With talks underway on the deal to take Britain out of the EU, and the Brussels negotiator Michel Barnier threatening to “educate” the UK about the consequences of Brexit, the headlines have been bleak.
Newspapers are filled with stories of major banking institutions making plans to decamp to Frankfurt, Paris, Dublin or elsewhere in an effort to preserve their connections with the world’s biggest trading bloc, where London is “outside”.
It might be easy to believe the gloomy prognostications of some that this is the only and inevitable trend, and that London as a world financial centre is somehow doomed.
However, only last month, Deutsche Bank signed a new 25-year lease for its London headquarters, confirming its commitment to the City. This is just one of a number of institutions that have recently announced their decision to remain in London.
This should come as no surprise given that relocation costs for firms could be £50,000 per person, according to New York-based consulting firm Synechron, while employees are unlikely to be willing to move away from friends and uproot families
Simply put, there is no single obvious rival to London in the EU. Although Brexit will no doubt have its challenges, the capital’s GDP is nevertheless predicted to grow at a rate of 2.3 per cent each year between now and 2021, beating Paris at 1.6 per cent and Frankfurt at 1.5 per cent, according to research firm Oxford Economics.
In fact, the biggest potential changes to the structure and cost base of the financial industry come from innovation, including blockchain-style technology, while investors increasingly seek growth opportunities outside the mainly sluggish G7 economies.
London headquartered firms are at the heart of driving these rapid changes: out of this year’s FinTech50, the list of 50 European businesses who are transforming financial services chosen by a panel of industry experts at FinTechCity, 31 firms are headquartered in London.
No other city comes close to this. Government backing, digital expertise and a large consumer base are among the factors that have helped to cement London’s fintech capital status.
In addition, London has a history of modern finance and retains infrastructure and innovation powers that other centres will have a hard time beating. It benefits from English as the international language of business, an independent and competitive currency, and the midway time difference to act as a hub between Asia and the US.
It would be naive to say that the UK’s banks are in perfect shape, or have unassailable advantages over their international competition, but their challenges are not primarily connected to Brexit. In the case of London and its global relevance, it’s not just the banks that play a part in making London a business hub; the city’s strength lies in its diversity.
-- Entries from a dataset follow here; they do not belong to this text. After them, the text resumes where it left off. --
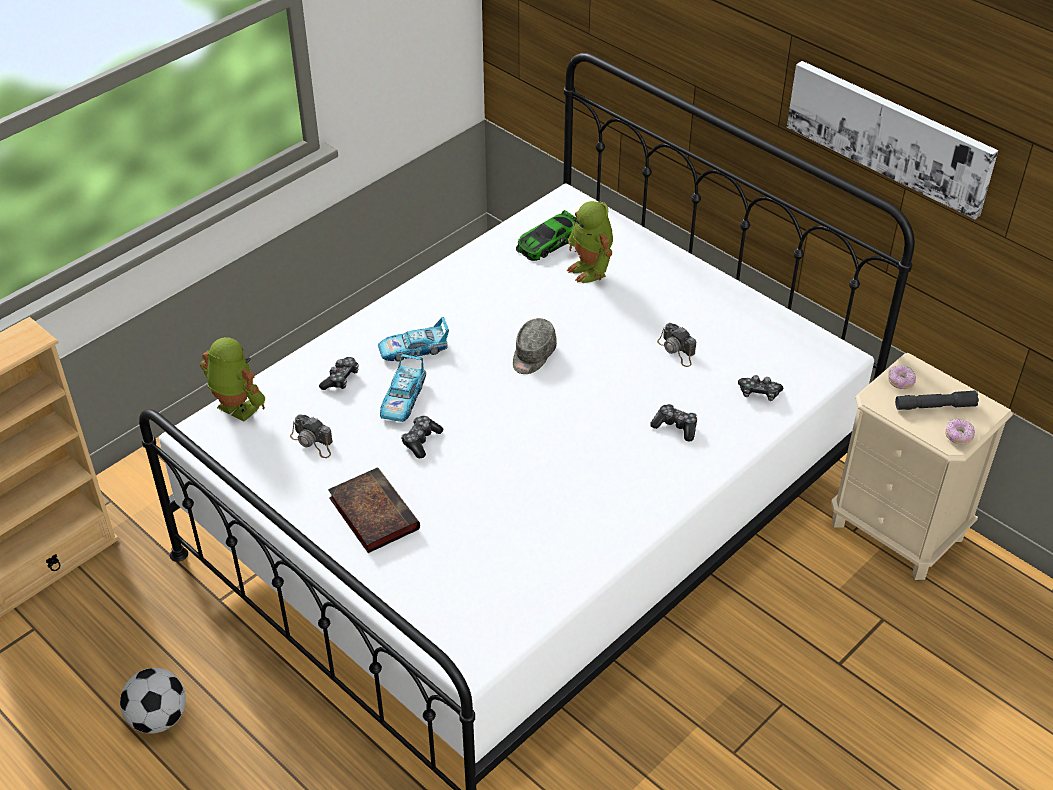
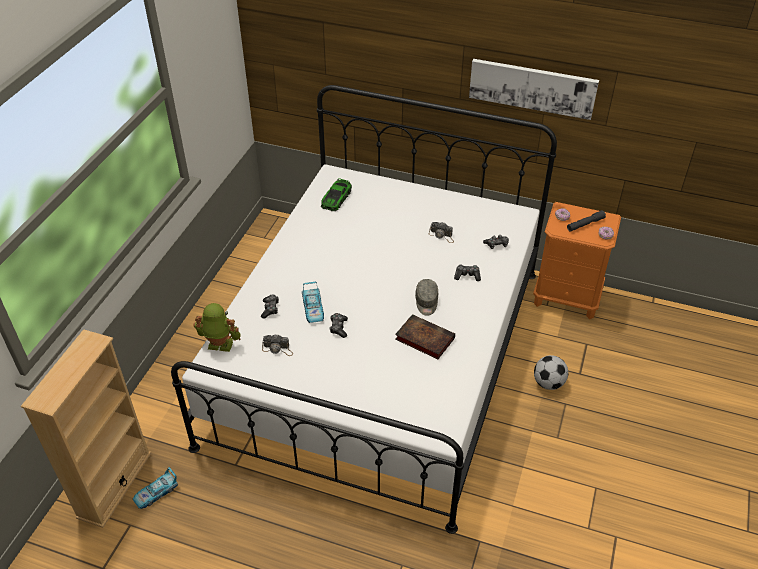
camera: 25 degrees left, 0 degrees up
(158, 719) = (241, 545): football -> football (548, 383)
(372, 512) = (337, 376): book -> book (423, 338)
(413, 349) = (301, 279): toy car -> toy car (156, 493)
(533, 355) = (368, 262): grey cap -> grey cap (426, 302)
(590, 270) = (369, 207): toy robot -> none
(898, 530) = (567, 297): beige nightstand -> orange nightstand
Its status as a financial powerhouse is based on its range of interlinked services, covering investment, insurance, accounting, legal, advisory, and increasingly financial technology. The interdependence and connectivity available to companies in London is second to none and the product of decades of drawing in some of the best and brightest from the rest of the planet.
This will not disappear overnight and reappear in the same breath on the continent or anywhere else.
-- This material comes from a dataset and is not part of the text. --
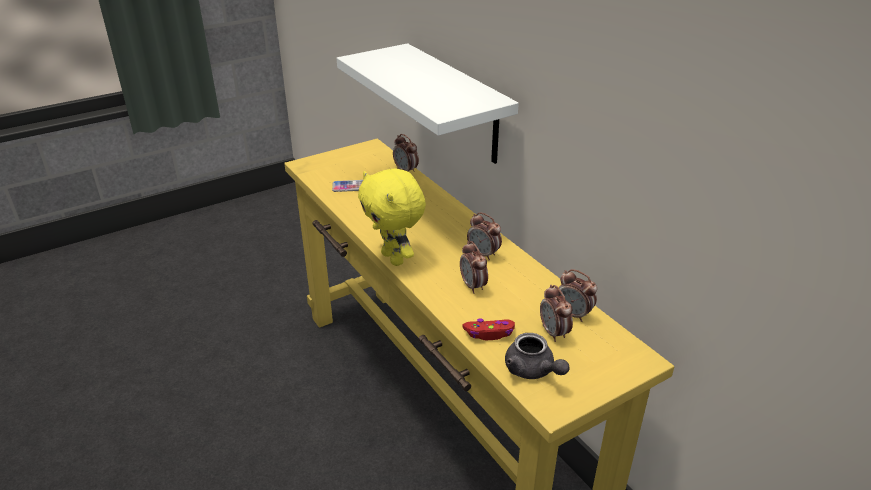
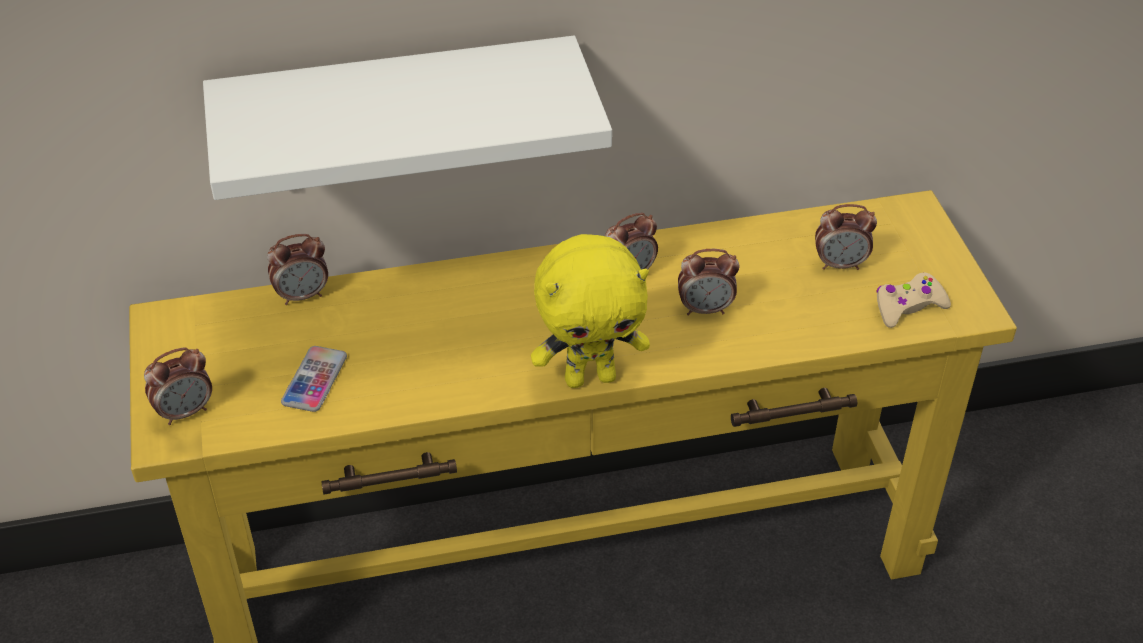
camera: 70 degrees left, 10 degrees up
(489, 333) = (820, 324): red game controller -> none
(533, 371) = (908, 307): grey teapot -> beige game controller
(573, 314) = (808, 234): alarm clock -> alarm clock (185, 412)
Silicon Valley may have digital innovation, New York the traditional financial services heritage, and Washington DC responsibility for setting the policy agenda, but in London you find all three of these elements sitting side by side, driving the financial services industry forward.
No matter what type of Brexit we end up with in 2019, London will remain a significant platform for financial services and business in Europe and worldwide. Yes, we need our politicians to make a success of the process, but innovation and commercial reality is driving London on regardless.